Arne Duncan, the U.S. Secretary of Education, wrote Time’s entry on Lin, commending him for his work ethic and academic success.
“[Lin has dismissed the thought that] being a world-class athlete on the court is somehow at odds with being an excellent student off the court,” Duncan wrote. “Contrary to what you might read, Jeremy, 23, is no overnight sensation—In fact, he achieved success the old-fashioned way: he earned it. He worked hard and stayed humble. He lives the right way; he plays the right way.”
Duncan, however, did not ignore the storyline of Lin’s ethnicity playing a role in his recent popularity.

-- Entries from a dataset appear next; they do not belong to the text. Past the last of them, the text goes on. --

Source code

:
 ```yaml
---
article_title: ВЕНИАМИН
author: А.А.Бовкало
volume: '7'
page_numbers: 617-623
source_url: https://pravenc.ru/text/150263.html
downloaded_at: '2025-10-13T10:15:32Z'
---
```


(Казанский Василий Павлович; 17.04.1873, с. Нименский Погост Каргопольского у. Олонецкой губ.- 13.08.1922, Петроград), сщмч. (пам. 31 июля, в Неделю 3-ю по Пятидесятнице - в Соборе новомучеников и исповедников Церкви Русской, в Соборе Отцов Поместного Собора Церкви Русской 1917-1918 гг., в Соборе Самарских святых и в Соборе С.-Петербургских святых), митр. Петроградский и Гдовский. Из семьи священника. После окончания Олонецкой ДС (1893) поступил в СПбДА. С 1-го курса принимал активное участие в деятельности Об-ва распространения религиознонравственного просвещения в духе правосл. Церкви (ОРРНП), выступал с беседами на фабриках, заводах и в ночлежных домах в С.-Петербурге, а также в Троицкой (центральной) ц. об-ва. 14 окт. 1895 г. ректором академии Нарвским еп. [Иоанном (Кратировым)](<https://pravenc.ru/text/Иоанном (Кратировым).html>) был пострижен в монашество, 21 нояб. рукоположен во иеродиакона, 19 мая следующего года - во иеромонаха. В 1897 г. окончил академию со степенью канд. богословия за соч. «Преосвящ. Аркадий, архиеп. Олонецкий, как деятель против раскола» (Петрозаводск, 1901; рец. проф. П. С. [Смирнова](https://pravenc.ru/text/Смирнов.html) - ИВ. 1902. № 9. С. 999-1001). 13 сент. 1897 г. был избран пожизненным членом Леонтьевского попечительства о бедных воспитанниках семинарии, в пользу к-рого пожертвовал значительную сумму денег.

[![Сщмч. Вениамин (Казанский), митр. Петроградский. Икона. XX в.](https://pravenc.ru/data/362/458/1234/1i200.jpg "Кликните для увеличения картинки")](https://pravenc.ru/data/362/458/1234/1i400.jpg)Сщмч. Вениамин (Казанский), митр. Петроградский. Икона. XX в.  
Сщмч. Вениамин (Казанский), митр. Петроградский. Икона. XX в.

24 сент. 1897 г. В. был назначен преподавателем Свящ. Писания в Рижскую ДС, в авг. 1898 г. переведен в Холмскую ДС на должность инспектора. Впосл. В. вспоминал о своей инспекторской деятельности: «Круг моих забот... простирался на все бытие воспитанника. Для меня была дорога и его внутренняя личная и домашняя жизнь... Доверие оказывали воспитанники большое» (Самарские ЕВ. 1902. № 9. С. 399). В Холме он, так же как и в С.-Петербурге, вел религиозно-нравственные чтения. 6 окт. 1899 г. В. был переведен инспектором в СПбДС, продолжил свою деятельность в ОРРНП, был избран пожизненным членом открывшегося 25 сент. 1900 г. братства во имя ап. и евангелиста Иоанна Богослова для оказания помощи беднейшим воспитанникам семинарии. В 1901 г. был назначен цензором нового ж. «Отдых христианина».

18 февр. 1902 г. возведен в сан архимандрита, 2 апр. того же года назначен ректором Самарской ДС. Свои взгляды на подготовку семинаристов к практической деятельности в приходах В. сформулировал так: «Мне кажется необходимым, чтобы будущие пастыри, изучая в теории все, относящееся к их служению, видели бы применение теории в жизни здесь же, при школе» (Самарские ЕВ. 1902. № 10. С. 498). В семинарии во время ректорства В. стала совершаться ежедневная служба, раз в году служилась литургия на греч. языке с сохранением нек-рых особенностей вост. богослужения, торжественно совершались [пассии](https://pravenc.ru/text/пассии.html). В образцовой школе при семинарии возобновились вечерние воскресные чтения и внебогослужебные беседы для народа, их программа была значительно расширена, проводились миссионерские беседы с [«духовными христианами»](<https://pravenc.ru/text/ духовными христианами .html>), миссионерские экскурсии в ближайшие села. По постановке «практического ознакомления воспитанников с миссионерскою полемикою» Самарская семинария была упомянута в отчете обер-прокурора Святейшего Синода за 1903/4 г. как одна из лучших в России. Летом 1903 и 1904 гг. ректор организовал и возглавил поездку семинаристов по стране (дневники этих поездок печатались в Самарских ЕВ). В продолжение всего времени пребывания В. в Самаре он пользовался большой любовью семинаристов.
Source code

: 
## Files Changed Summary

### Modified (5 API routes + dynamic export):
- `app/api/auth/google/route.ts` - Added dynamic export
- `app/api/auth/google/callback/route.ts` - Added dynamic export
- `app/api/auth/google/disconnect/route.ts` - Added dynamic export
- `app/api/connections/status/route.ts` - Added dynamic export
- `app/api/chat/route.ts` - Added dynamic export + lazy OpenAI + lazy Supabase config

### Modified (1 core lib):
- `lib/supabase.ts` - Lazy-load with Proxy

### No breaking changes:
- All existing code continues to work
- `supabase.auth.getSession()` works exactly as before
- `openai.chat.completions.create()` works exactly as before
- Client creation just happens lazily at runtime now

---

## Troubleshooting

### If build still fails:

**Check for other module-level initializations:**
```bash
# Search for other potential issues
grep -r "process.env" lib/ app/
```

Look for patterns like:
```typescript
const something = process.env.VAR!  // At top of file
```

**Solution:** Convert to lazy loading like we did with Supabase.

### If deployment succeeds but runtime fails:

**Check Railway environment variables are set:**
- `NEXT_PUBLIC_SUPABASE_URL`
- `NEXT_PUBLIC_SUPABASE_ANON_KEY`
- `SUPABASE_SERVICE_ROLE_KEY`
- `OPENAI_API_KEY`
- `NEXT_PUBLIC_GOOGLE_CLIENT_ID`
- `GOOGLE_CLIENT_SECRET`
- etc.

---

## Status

“He's dispelled the idea that Asian-American guards somehow couldn't hack it in the NBA,” Duncan explained.
Shortly after receiving the news, Lin’s New York Knicks teammate Steve Novak tweeted: “Congrats to @JLin7 on being named one of TIME’s 100 most influential people! #ThatsMyTeammate” to which Lin responded “Now im blushing…”.
Lin’s fellow list members include Tim Tebow, the New York Jets’ famously religious backup quarterback to whom many have compared the also-religious Lin, presidential candidate Mitt Romney, and president Barack Obama.
Lin’s selection culminates an extremely turbulent year for the former Harvard co-captain, in which, somehow, he has traded getting released from teams for press releases. While it may be true that with his recent knee surgery Linsanity has officially ended, it seems that there is now a more appropriate word to describe the Harvard alum: Linfluential.